## Work order
Each of the following records is to be output exactly.

[[ Record extracts, beginning ]]

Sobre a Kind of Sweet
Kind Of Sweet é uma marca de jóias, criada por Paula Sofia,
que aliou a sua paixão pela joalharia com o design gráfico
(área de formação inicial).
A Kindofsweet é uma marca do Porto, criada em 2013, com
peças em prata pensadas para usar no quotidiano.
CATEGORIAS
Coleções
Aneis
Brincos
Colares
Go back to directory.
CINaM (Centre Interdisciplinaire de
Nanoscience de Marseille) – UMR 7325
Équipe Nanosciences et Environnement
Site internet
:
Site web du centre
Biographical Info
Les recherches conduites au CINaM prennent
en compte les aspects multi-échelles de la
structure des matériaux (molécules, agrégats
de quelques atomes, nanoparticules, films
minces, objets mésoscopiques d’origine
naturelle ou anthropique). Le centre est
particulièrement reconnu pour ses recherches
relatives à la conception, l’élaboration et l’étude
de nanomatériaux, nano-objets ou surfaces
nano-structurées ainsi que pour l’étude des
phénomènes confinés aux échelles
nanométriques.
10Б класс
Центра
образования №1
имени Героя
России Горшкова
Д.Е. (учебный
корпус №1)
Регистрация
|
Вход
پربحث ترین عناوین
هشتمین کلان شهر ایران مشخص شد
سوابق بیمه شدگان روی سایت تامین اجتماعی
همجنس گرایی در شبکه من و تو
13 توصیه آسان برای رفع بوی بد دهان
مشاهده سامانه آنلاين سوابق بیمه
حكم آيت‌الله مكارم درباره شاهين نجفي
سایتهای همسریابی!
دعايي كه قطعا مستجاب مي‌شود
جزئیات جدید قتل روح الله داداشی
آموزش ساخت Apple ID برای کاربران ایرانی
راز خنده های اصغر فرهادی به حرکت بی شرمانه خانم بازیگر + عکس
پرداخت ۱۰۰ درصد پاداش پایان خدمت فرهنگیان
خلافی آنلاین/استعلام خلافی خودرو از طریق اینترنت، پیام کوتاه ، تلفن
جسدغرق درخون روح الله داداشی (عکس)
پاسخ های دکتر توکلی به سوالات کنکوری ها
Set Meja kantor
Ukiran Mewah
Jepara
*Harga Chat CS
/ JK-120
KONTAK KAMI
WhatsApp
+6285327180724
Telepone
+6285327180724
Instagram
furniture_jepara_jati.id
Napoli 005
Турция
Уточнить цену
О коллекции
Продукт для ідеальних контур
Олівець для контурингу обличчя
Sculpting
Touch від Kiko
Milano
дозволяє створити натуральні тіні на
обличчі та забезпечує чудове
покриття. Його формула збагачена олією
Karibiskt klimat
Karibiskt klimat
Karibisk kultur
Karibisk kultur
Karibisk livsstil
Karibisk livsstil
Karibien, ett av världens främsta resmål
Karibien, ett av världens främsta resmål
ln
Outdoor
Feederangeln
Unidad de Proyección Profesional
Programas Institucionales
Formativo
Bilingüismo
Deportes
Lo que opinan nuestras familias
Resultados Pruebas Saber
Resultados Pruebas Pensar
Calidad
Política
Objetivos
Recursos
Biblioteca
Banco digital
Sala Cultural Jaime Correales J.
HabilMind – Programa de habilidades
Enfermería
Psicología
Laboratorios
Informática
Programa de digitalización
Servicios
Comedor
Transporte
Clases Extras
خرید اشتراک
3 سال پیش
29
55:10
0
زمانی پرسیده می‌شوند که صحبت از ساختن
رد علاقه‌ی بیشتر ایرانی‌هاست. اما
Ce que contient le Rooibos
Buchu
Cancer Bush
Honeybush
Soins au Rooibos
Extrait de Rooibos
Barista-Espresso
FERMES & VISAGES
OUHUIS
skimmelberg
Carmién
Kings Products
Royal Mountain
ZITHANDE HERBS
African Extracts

[[ Record extracts, end ]]

## Solution to this exercise
Sobre a Kind of Sweet
Kind Of Sweet é uma marca de jóias, criada por Paula Sofia,
que aliou a sua paixão pela joalharia com o design gráfico
(área de formação inicial).
A Kindofsweet é uma marca do Porto, criada em 2013, com
peças em prata pensadas para usar no quotidiano.
CATEGORIAS
Coleções
Aneis
Brincos
Colares
Go back to directory.
CINaM (Centre Interdisciplinaire de
Nanoscience de Marseille) – UMR 7325
Équipe Nanosciences et Environnement
Site internet
:
Site web du centre
Biographical Info
Les recherches conduites au CINaM prennent
en compte les aspects multi-échelles de la
structure des matériaux (molécules, agrégats
de quelques atomes, nanoparticules, films
minces, objets mésoscopiques d’origine
naturelle ou anthropique). Le centre est
particulièrement reconnu pour ses recherches
relatives à la conception, l’élaboration et l’étude
de nanomatériaux, nano-objets ou surfaces
nano-structurées ainsi que pour l’étude des
phénomènes confinés aux échelles
nanométriques.
10Б класс
Центра
образования №1
имени Героя
России Горшкова
Д.Е. (учебный
корпус №1)
Регистрация
|
Вход
پربحث ترین عناوین
هشتمین کلان شهر ایران مشخص شد
سوابق بیمه شدگان روی سایت تامین اجتماعی
همجنس گرایی در شبکه من و تو
13 توصیه آسان برای رفع بوی بد دهان
مشاهده سامانه آنلاين سوابق بیمه
حكم آيت‌الله مكارم درباره شاهين نجفي
سایتهای همسریابی!
دعايي كه قطعا مستجاب مي‌شود
جزئیات جدید قتل روح الله داداشی
آموزش ساخت Apple ID برای کاربران ایرانی
راز خنده های اصغر فرهادی به حرکت بی شرمانه خانم بازیگر + عکس
پرداخت ۱۰۰ درصد پاداش پایان خدمت فرهنگیان
خلافی آنلاین/استعلام خلافی خودرو از طریق اینترنت، پیام کوتاه ، تلفن
جسدغرق درخون روح الله داداشی (عکس)
پاسخ های دکتر توکلی به سوالات کنکوری ها
Set Meja kantor
Ukiran Mewah
Jepara
*Harga Chat CS
/ JK-120
KONTAK KAMI
WhatsApp
+6285327180724
Telepone
+6285327180724
Instagram
furniture_jepara_jati.id
Napoli 005
Турция
Уточнить цену
О коллекции
Продукт для ідеальних контур
Олівець для контурингу обличчя
Sculpting
Touch від Kiko
Milano
дозволяє створити натуральні тіні на
обличчі та забезпечує чудове
покриття. Його формула збагачена олією
Karibiskt klimat
Karibiskt klimat
Karibisk kultur
Karibisk kultur
Karibisk livsstil
Karibisk livsstil
Karibien, ett av världens främsta resmål
Karibien, ett av världens främsta resmål
ln
Outdoor
Feederangeln
Unidad de Proyección Profesional
Programas Institucionales
Formativo
Bilingüismo
Deportes
Lo que opinan nuestras familias
Resultados Pruebas Saber
Resultados Pruebas Pensar
Calidad
Política
Objetivos
Recursos
Biblioteca
Banco digital
Sala Cultural Jaime Correales J.
HabilMind – Programa de habilidades
Enfermería
Psicología
Laboratorios
Informática
Programa de digitalización
Servicios
Comedor
Transporte
Clases Extras
خرید اشتراک
3 سال پیش
29
55:10
0
زمانی پرسیده می‌شوند که صحبت از ساختن
رد علاقه‌ی بیشتر ایرانی‌هاست. اما
Ce que contient le Rooibos
Buchu
Cancer Bush
Honeybush
Soins au Rooibos
Extrait de Rooibos
Barista-Espresso
FERMES & VISAGES
OUHUIS
skimmelberg
Carmién
Kings Products
Royal Mountain
ZITHANDE HERBS
African Extracts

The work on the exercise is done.